== WHAT THE TASK ASKS ==
Return, without any change, the lines of the data from the very first line through the line containing "and it was an", inclusive.

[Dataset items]
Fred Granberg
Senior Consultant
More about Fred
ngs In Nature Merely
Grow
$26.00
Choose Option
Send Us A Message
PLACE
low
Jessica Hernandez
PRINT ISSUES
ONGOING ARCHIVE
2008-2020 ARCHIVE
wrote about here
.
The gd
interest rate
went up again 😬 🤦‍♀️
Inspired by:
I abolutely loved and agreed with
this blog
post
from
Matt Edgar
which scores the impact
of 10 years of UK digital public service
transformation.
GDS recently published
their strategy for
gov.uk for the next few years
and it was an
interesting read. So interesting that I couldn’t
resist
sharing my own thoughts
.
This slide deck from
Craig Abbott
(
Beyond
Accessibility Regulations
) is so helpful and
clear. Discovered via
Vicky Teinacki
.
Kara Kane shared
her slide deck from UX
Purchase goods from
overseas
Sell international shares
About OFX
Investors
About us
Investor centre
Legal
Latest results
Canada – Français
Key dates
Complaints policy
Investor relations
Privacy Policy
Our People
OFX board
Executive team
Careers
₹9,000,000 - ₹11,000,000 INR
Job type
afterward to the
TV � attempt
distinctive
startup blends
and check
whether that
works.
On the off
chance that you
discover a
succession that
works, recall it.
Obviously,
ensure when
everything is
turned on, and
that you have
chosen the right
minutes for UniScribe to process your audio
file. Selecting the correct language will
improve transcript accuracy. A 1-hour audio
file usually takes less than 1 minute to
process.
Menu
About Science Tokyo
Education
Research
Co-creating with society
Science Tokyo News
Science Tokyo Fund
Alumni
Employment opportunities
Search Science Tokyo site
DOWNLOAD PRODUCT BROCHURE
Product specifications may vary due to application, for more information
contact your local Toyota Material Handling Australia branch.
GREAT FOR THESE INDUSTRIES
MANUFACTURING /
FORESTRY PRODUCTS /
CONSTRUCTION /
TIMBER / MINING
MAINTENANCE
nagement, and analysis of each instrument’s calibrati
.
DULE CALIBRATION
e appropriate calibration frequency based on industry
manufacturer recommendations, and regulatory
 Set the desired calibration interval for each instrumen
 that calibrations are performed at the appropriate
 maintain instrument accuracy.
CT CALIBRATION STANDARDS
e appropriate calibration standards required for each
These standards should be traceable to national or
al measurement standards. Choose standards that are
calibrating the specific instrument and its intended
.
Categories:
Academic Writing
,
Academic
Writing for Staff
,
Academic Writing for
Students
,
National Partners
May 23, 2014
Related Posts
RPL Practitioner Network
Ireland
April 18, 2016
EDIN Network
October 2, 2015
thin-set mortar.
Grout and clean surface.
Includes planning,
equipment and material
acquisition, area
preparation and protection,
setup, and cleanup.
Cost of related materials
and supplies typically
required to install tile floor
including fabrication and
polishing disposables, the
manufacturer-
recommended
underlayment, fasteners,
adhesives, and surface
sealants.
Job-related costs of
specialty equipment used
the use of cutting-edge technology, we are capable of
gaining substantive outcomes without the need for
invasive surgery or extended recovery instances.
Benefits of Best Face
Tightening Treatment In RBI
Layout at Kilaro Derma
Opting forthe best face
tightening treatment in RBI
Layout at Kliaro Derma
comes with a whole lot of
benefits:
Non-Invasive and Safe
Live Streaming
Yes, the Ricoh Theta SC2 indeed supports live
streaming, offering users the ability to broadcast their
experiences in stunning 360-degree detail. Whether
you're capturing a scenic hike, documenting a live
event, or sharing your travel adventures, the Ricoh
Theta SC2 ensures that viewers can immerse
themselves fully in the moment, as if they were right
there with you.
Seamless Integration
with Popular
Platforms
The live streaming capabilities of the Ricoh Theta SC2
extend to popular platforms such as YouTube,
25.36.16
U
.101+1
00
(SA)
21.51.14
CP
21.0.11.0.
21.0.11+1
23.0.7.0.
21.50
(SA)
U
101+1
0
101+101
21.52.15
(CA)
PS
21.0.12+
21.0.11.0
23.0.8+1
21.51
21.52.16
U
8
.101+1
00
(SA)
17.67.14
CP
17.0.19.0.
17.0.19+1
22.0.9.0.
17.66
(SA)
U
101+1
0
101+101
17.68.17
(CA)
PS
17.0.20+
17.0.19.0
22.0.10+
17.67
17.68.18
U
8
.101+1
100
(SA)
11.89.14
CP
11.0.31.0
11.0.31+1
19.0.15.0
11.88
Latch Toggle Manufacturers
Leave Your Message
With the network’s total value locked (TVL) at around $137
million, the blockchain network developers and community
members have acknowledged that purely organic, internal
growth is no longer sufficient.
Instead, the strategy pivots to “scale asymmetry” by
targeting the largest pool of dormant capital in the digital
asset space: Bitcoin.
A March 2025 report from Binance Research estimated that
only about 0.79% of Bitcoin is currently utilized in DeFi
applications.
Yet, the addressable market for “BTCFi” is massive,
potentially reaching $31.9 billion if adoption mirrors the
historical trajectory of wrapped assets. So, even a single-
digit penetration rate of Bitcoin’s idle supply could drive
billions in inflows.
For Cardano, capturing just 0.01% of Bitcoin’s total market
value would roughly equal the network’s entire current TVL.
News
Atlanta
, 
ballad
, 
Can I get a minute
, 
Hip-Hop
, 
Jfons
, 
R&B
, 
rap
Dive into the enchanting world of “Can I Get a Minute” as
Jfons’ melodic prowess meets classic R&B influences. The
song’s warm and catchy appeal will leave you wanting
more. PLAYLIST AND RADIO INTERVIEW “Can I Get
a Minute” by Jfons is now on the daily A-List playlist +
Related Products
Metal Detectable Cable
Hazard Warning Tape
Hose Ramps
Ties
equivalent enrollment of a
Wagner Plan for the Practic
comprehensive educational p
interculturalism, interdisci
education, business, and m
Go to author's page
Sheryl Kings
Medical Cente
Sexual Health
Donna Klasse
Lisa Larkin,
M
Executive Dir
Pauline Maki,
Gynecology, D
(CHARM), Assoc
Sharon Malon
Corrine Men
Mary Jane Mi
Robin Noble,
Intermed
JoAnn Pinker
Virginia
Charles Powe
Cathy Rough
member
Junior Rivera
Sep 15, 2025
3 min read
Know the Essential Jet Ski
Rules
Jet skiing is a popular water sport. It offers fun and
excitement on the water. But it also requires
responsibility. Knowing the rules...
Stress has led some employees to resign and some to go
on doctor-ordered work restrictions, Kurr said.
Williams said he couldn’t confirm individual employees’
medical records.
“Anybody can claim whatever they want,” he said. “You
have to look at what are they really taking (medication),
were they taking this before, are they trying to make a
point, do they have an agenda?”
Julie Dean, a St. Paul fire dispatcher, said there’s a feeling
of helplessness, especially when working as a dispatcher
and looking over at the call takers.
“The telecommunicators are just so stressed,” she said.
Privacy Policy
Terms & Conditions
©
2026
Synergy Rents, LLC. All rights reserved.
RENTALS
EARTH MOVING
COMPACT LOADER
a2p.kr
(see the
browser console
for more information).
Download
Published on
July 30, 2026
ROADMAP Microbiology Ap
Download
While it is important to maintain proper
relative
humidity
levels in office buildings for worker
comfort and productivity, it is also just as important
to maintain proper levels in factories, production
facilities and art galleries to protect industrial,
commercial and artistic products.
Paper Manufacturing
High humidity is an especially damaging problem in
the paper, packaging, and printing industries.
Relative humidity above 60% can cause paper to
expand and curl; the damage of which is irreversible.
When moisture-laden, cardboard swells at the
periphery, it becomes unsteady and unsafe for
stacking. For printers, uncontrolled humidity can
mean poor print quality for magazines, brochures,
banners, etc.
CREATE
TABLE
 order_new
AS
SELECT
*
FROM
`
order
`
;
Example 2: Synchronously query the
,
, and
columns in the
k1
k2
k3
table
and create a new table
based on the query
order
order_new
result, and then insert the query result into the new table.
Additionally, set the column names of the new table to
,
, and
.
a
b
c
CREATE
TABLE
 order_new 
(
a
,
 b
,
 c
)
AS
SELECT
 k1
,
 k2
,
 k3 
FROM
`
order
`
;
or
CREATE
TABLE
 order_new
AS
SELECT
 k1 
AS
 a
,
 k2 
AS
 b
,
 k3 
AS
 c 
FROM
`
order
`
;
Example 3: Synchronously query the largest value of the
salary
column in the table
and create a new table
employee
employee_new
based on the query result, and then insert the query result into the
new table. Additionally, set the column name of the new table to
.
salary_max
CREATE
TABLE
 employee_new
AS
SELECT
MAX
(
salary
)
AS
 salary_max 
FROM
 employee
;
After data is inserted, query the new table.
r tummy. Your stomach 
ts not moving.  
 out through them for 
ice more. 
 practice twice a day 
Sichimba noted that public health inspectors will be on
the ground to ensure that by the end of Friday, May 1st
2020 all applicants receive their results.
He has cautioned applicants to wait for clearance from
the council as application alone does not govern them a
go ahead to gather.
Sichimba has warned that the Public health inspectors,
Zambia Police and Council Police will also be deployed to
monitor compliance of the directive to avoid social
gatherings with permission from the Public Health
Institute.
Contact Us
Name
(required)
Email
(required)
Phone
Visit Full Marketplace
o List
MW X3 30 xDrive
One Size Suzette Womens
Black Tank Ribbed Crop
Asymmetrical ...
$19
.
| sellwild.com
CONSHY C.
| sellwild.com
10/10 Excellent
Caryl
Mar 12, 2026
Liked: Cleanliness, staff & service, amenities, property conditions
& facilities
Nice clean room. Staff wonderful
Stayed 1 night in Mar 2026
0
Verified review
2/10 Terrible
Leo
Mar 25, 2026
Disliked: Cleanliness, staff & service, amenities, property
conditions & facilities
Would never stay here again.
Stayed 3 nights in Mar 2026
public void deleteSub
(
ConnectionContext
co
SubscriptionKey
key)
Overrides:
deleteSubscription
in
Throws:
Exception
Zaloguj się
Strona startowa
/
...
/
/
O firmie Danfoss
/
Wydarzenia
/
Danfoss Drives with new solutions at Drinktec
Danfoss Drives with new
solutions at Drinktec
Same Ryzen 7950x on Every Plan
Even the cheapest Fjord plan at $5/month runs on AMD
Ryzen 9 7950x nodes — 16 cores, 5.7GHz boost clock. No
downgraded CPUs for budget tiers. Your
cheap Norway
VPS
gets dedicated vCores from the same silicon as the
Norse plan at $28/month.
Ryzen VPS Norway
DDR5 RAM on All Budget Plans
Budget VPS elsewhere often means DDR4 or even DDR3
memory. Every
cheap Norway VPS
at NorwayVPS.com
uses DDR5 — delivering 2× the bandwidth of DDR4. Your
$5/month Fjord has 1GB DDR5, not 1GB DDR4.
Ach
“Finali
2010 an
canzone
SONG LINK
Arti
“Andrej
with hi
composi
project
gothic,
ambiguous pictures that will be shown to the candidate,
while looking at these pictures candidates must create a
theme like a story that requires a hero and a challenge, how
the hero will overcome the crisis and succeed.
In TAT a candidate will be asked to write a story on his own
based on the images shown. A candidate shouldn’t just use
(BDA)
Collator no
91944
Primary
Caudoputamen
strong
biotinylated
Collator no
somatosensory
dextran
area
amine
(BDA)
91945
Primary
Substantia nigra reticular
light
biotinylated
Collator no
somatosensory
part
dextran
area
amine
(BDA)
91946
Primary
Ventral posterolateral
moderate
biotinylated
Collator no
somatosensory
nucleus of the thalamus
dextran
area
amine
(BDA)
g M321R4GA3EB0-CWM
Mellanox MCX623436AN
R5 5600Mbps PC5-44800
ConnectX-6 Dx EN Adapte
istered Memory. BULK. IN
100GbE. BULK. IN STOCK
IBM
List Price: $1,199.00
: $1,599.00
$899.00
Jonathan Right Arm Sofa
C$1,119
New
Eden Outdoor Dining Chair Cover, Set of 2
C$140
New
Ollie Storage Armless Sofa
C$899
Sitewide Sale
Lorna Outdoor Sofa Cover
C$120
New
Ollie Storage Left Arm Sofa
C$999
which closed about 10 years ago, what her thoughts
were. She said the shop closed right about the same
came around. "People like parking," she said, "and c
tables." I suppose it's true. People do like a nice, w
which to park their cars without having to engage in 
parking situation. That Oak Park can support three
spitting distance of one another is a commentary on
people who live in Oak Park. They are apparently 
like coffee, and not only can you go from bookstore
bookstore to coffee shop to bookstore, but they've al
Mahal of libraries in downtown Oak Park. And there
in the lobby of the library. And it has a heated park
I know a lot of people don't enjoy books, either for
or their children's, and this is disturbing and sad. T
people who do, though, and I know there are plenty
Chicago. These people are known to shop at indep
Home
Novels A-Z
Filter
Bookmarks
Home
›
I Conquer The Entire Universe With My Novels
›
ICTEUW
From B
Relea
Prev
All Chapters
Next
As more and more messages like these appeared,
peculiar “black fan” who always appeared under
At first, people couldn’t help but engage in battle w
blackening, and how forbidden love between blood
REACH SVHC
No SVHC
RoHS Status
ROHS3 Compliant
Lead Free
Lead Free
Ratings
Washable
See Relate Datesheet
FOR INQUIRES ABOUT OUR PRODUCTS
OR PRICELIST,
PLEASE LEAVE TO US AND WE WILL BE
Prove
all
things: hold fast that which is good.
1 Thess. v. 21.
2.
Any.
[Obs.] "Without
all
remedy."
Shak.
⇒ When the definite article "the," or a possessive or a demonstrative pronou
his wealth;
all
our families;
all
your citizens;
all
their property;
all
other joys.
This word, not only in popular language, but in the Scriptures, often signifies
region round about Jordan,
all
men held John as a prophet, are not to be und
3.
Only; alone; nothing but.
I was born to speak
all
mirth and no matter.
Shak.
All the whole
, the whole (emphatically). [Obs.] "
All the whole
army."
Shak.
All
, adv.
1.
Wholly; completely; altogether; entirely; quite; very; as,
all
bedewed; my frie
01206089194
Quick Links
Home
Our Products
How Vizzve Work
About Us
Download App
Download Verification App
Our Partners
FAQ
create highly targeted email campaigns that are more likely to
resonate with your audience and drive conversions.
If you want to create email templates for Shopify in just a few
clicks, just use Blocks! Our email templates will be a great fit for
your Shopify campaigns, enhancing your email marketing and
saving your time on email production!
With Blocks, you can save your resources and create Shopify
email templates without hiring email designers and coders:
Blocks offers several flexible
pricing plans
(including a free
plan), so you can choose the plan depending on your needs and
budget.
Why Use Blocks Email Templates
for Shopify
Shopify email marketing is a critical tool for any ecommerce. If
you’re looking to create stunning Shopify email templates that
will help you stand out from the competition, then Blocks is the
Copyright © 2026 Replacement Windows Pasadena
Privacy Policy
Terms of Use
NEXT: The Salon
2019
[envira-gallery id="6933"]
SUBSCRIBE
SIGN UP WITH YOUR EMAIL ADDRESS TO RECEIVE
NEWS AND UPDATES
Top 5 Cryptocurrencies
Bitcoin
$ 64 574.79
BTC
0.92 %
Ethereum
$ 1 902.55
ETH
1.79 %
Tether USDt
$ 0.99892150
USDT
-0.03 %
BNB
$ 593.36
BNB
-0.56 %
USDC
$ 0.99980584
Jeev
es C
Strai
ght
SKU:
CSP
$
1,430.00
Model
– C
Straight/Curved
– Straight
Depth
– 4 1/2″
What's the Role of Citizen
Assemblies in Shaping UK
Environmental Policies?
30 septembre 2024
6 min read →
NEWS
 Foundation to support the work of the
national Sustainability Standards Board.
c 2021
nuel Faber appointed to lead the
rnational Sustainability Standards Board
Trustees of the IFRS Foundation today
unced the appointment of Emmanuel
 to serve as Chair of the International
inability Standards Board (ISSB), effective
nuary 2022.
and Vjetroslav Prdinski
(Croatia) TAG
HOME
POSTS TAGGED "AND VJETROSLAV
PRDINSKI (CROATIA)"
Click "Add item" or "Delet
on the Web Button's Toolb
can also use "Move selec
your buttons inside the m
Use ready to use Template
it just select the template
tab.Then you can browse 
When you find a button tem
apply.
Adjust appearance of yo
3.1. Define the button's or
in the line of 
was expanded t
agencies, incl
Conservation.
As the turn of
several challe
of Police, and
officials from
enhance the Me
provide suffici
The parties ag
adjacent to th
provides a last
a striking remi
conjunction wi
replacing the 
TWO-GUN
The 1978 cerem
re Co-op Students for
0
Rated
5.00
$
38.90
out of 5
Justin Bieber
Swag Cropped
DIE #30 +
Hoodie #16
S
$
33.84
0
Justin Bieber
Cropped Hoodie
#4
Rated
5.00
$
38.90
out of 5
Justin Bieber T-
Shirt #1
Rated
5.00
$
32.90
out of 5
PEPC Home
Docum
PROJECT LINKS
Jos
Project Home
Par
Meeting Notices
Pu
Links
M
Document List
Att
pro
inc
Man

== OUTPUT BELOW ==
Fred Granberg
Senior Consultant
More about Fred
ngs In Nature Merely
Grow
$26.00
Choose Option
Send Us A Message
PLACE
low
Jessica Hernandez
PRINT ISSUES
ONGOING ARCHIVE
2008-2020 ARCHIVE
wrote about here
.
The gd
interest rate
went up again 😬 🤦‍♀️
Inspired by:
I abolutely loved and agreed with
this blog
post
from
Matt Edgar
which scores the impact
of 10 years of UK digital public service
transformation.
GDS recently published
their strategy for
gov.uk for the next few years
and it was an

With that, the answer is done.